This course aims at taking you a step further in familiarizing you with the various rules governing academic writing including punctuation, summaries, critical reviews, opinion editorials (Op-Ed), citing sources, short and long papers, etc.
As you have learned so far, writing is necessary for all students in higher education. It is a process. It starts from understanding your task. It then goes on to doing the research and reading. The next stage is planning and writing various drafts. This is followed by proof-reading and editing. All this should lead to the final text.
In a nutshell, academic writing is a social exercise. Differently put, you write with an audience in mind. This means that you always write with a purpose: to inform, to explain, to persuade, to convince, etc. In other words, what you write is defined by the users in the social community as appropriate or inappropriate. In your case, these are professors, lecturers, examiners or your peers, other students.
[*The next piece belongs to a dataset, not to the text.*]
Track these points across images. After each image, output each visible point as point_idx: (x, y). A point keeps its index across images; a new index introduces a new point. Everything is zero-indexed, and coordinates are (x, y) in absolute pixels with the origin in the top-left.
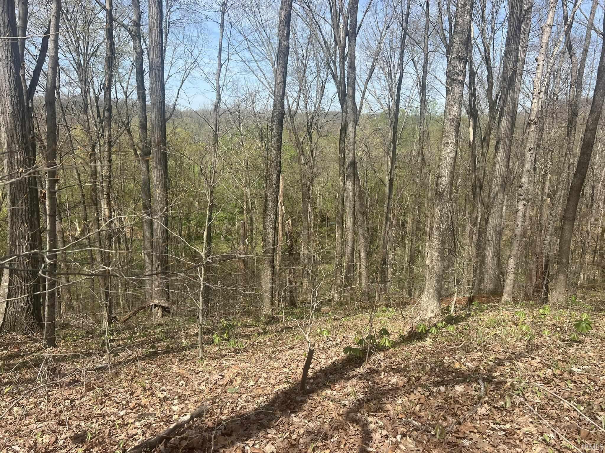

This social practice has developed through centuries of use by practitioners. For that reason it has to be learned by observation, study and experiment.
Academic writing in English is clearly defined by having an obvious audience; a clear purpose, either an exam question to answer or a research project to report on. It is also clearly structured.
Academic writing in English is linear. It starts at the beginning and finishes at the end, with every part contributing to the main line of argument, without digression or repetition. This line of argument must be made clear whatever kind of writing you are producing and you, the writer, are responsible for making this line of argument clear and presenting it in an orderly fashion so that the reader can follow.